[Records excerpted from a collection]
--- START ---
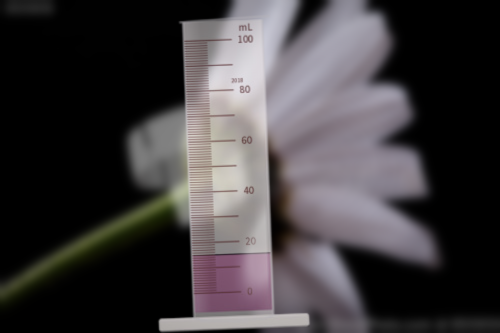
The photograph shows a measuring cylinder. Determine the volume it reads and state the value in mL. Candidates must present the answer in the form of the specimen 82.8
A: 15
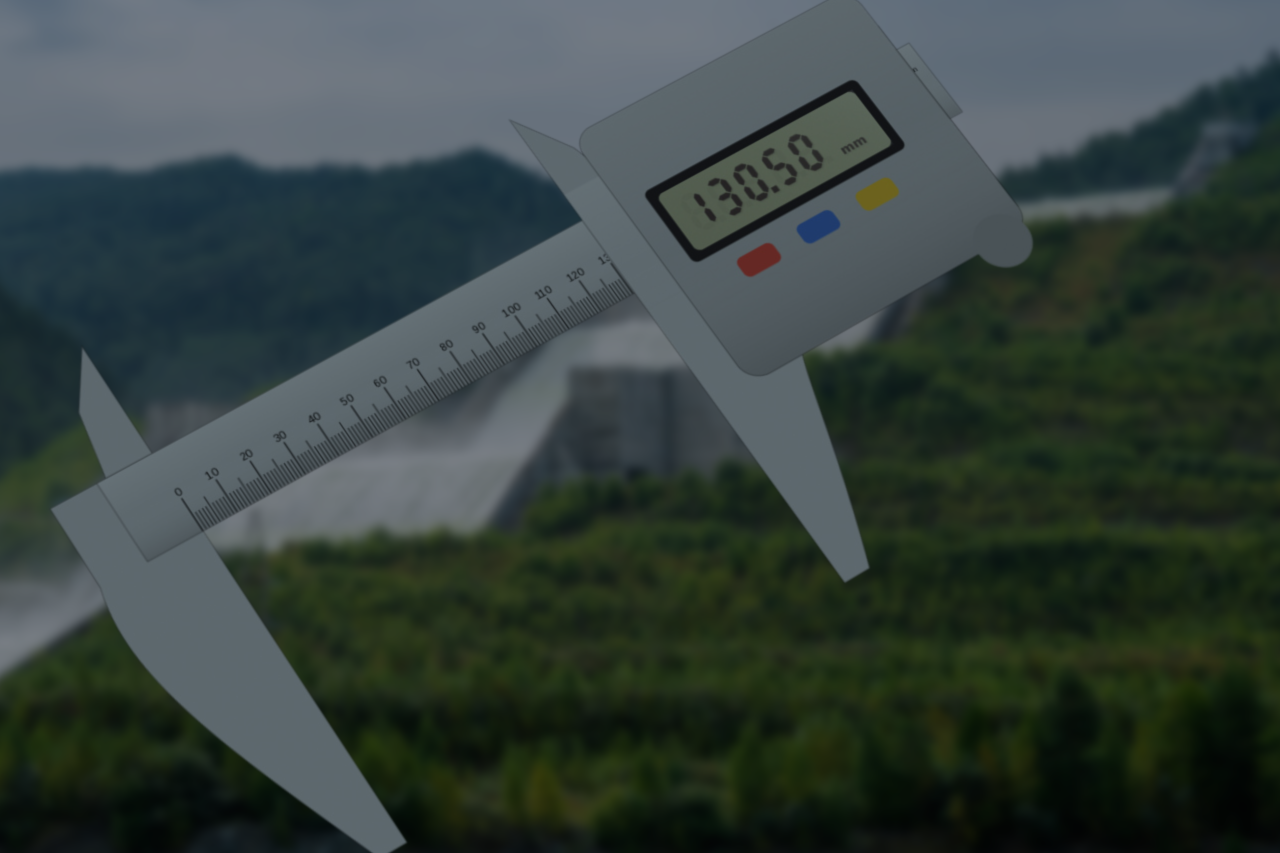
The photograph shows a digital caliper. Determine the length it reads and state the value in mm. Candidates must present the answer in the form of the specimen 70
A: 130.50
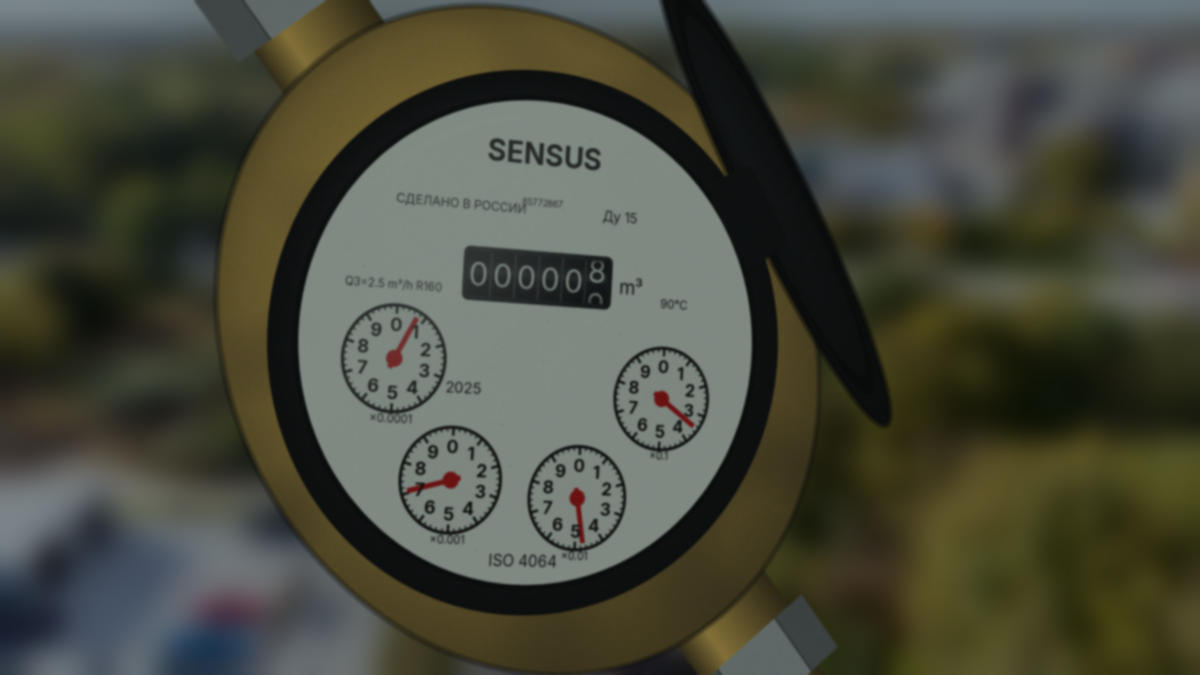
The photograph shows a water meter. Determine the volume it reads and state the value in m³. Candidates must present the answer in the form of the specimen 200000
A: 8.3470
--- END ---
◆ **Task prompt**: Format every line of the records above as a numbered list. Skip blank lines and omit the pictures.

◆ **Exercise output**:
1. The photograph shows a measuring cylinder. Determine the volume it reads and state the value in mL. Candidates must present the answer in the form of the specimen 82.8
2. A: 15
3. The photograph shows a digital caliper. Determine the length it reads and state the value in mm. Candidates must present the answer in the form of the specimen 70
4. A: 130.50
5. The photograph shows a water meter. Determine the volume it reads and state the value in m³. Candidates must present the answer in the form of the specimen 200000
6. A: 8.3470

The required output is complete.